Everyday ABA Modules
You'll start with the Essentials course, where you'll learn the basics of ABA and how it works.
After that, you will get access to all the other modules, and your clinician will ask you to
complete modules based on your goals and progress. Each module is short (under 15 minutes) and
includes practice activities you can try at home and questions to discuss with your team.
Upon completion, your clinician will assign modules based on what's most helpful for you and your family at each stage of care.
This personalized approach ensures you get the right tools, right when you need them.
- Everyday ABA Essentials: Learn about Applied Behavior Analysis (ABA) principles and how it can help your child grow.
- Motivation: Learn how to use motivation to encourage your child’s positive behaviors and skill development.
- Reinforcement: Explore ways to use reinforcement strategies to encourage positive behaviors.
- Differential Reinforcement: Discover how to provide more attention or rewards for desired behaviors and less for challenging ones.
- Token Economies: Use a simple token system to help your child stay motivated and practice positive behaviors.
- Sensory Profile: Understand your child’s sensory needs and use simple strategies to help them feel calm, safe, and in control.
- Providing Choices: Offer your child simple choices to reduce power struggles and build cooperation in daily routines.

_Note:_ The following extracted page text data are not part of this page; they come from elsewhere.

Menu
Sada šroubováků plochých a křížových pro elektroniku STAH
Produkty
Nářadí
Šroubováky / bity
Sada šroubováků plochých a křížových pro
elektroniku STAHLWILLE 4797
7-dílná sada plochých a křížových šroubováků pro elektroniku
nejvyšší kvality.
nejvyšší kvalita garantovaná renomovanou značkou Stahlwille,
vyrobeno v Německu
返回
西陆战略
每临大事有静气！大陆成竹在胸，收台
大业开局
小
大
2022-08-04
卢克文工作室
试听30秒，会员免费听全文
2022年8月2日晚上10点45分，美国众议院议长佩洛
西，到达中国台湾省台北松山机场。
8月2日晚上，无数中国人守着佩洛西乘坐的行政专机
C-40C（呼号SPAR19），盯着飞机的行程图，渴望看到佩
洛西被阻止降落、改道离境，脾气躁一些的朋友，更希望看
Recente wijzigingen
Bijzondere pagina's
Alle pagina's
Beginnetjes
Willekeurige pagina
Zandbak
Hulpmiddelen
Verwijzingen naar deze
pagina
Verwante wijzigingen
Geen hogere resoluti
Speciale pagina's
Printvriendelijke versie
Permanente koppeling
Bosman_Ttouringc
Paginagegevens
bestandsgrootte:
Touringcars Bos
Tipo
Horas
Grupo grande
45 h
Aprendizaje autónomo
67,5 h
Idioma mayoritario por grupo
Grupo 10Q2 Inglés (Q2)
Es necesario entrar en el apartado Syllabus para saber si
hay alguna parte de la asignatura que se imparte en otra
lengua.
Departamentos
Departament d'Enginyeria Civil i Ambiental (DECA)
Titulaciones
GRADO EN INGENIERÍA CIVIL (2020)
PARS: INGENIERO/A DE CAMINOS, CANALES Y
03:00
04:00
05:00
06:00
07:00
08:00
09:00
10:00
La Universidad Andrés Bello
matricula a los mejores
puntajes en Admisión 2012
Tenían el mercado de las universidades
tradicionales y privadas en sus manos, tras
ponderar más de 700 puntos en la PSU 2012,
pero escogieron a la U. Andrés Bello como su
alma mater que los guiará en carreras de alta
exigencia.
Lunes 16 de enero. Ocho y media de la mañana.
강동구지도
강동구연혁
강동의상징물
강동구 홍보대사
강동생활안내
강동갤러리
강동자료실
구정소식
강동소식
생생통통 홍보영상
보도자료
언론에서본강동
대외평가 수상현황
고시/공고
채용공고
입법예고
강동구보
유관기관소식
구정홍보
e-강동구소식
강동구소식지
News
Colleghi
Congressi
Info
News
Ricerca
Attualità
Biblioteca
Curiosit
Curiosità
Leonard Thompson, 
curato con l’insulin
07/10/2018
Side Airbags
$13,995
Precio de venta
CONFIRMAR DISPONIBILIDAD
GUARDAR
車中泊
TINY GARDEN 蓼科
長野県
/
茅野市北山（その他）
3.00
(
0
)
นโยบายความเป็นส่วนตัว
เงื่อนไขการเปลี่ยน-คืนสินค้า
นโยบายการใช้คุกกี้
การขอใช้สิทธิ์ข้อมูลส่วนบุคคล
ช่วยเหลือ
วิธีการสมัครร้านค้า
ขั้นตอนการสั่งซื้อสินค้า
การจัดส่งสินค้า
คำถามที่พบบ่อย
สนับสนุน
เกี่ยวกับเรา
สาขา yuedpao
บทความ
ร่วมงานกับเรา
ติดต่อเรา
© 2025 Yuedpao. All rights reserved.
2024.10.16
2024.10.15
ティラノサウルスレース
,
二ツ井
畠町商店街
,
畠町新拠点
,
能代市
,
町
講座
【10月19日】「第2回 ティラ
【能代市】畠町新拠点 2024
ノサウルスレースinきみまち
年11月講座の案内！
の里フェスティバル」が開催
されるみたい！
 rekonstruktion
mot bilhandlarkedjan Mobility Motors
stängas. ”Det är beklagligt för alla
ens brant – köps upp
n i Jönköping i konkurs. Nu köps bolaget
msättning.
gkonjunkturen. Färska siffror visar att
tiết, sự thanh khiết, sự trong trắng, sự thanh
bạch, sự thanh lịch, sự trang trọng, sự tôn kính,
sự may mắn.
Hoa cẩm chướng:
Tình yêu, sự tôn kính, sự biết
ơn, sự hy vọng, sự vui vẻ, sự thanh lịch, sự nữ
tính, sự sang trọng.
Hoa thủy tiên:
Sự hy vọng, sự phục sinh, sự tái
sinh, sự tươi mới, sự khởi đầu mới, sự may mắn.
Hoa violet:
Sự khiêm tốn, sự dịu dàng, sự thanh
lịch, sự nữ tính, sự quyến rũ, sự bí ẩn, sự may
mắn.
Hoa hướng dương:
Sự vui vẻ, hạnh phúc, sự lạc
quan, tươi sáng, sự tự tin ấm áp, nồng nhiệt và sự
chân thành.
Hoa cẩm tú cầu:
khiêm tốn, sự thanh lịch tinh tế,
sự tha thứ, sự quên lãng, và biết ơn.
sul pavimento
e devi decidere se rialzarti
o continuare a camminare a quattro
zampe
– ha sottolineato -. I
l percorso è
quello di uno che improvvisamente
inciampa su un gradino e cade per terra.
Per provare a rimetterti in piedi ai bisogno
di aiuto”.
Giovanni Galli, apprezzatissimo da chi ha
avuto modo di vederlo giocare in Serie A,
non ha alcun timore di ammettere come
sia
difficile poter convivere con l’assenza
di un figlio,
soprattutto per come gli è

- Removing and Reintroducing Demands: Take a break from tasks and slowly add them to help your child follow directions.
- Catching Your Child Being Good: Notice and and praise positive behaviors to help your child make good choices.
- First-Then Sequence: Use simple “first-then” instructions to help your child complete tasks.
- Task Modification: Discover simple ways to change tasks to better fit your child’s interests and needs.
- Transition Warnings: Help your child move smoothly between activities by giving simple warnings before a change happens.
- Visual Schedules: Use pictures, words, or calendars to help your child know what to expect throughout the day.
- Escape Maintained: Figure out why your child avoids a task and practice strategies to help them complete it.
- Attention Maintained: Help your child find positive ways to get attention and reduce challenging behaviors that are meant to get a reaction.
- Automatic Maintained: Support your child in finding safe, positive ways to meet sensory needs.
- Access Maintained: Learn how to teach your child better ways to ask for what they want.
- Functional Communication Training: Address challenging behaviors by teaching your child simple ways to ask for what they want.
- Guided Instruction: Practice a step-by-step way to guide your youth to follow directions.
- High-Probability Skills: Start with easy requests your child will say “yes” to before asking for a harder task.
- Imitation: Help your child build new skills by encouraging them to copy simple actions, sounds, or words.
- Listening and Responding: Practice following instructions and name responding with your child, using simple steps.
- Requesting: Support your child in learning to ask for what they want using words, signs, pictures, or devices.
- Labelling: Help your child name the people, places, and things around them.
- Conversation Skills: Help your child practice simple back-and-forth exchanges to build their conversation skills.
- Naturalistic: Use real-life activities and everyday routines to teach your child new skills in fun, natural ways.
- Formal Teaching: Teach new skills step-by-step in a structured setting.
- Teaching Others: Share Everyday ABA strategies with family, friends, or caregivers using a simple four-step method.
- Shaping: Guide your child toward a big goal by praising and rewarding small steps along the way.
- Task Analysis: Break big tasks into small, simple steps to help your child complete activities more independently.
- Story-Based Interventions: Create simple stories to help your child understand what to expect and how to act in everyday situations.
- Prompting: Support your child to successfully learn a new skill, then gradually reduce support so they can do it on their own.